Records taken from a dataset:
******

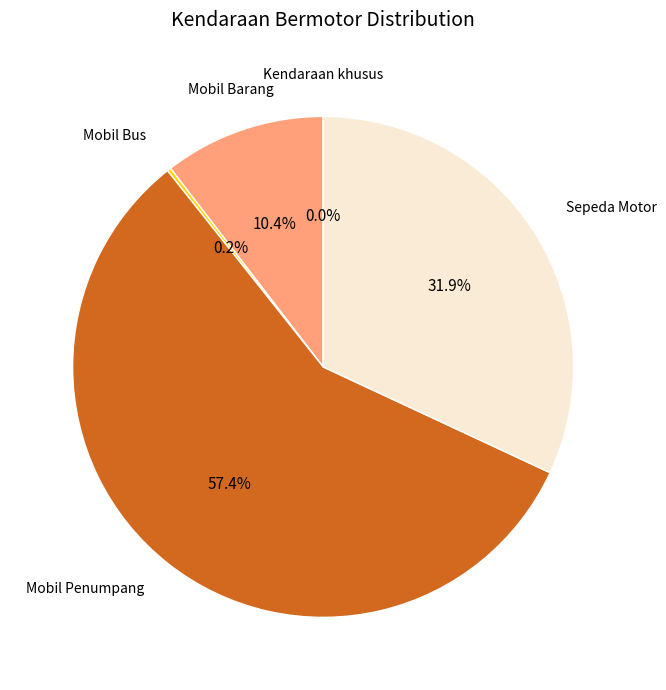

Which category accounts for the majority?

Mobil Penumpang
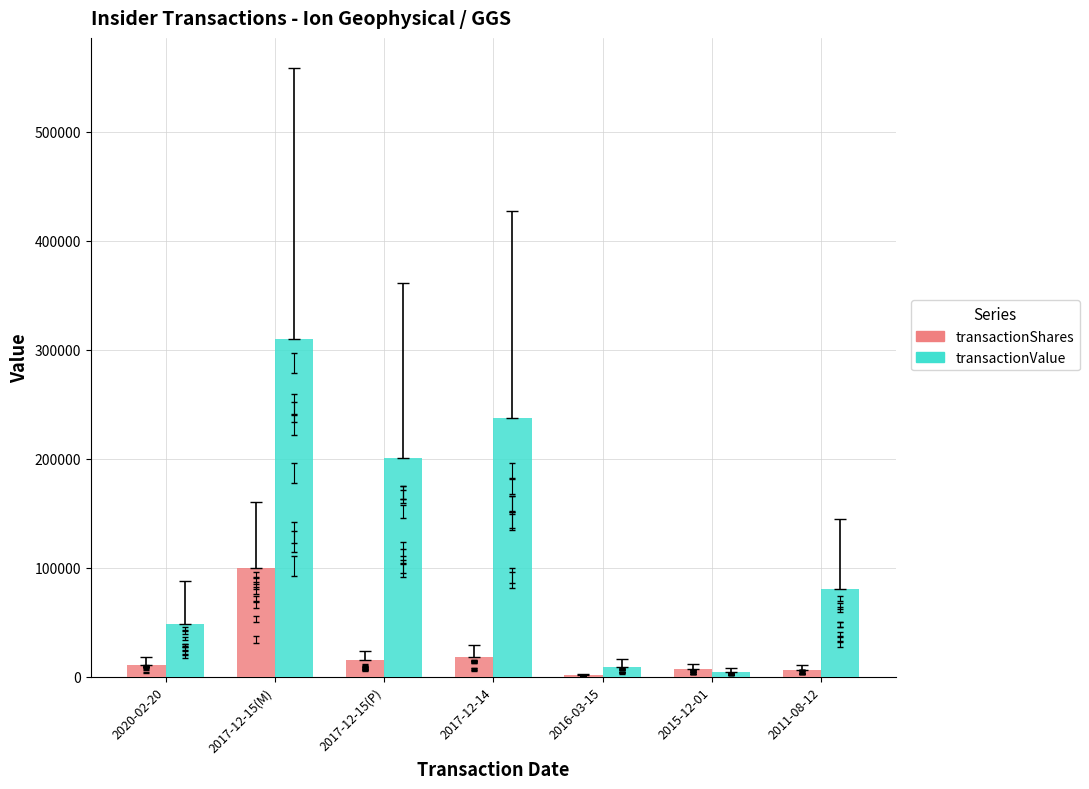

What is the sum of all transactionShares values?

159288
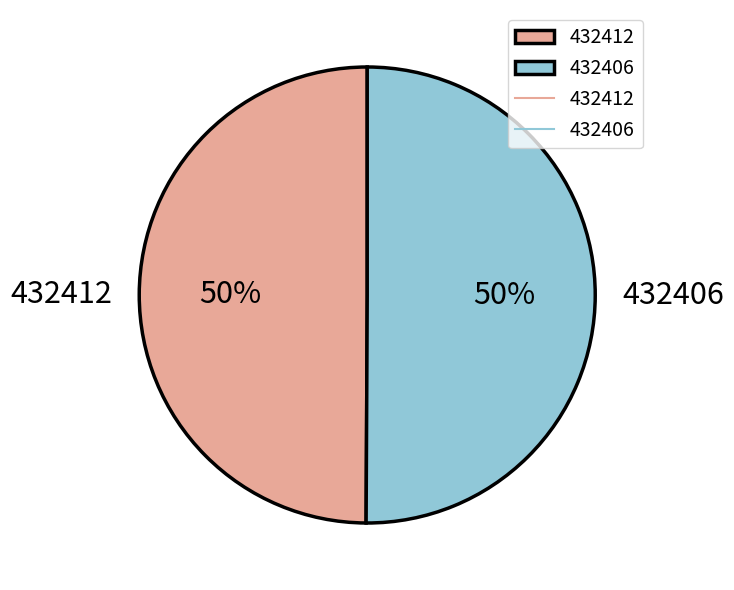

What is the ratio of the value at 432412 to the value at 432406?

1.0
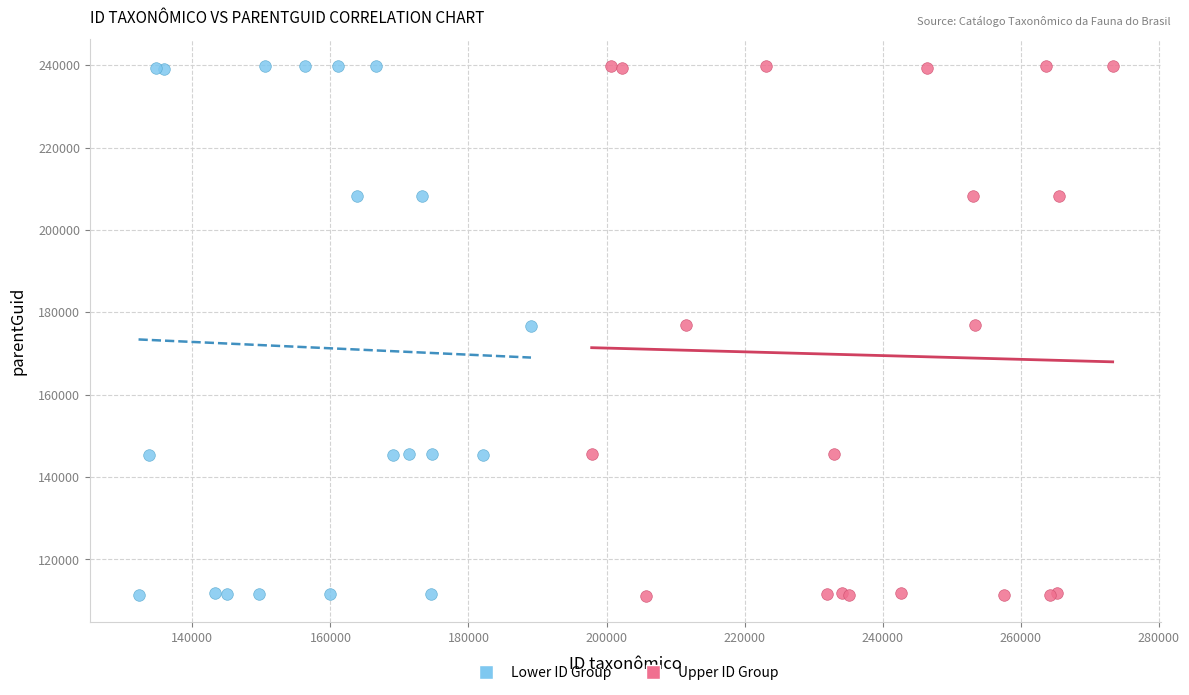

What are all the series names shown in the legend?

Lower ID Group, Upper ID Group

******

Problem to solve: Return all of the data above line for line without changing a word, but leave the pictures out.

Exercise solution:
Which category accounts for the majority?

Mobil Penumpang

What is the sum of all transactionShares values?

159288

What is the ratio of the value at 432412 to the value at 432406?

1.0

What are all the series names shown in the legend?

Lower ID Group, Upper ID Group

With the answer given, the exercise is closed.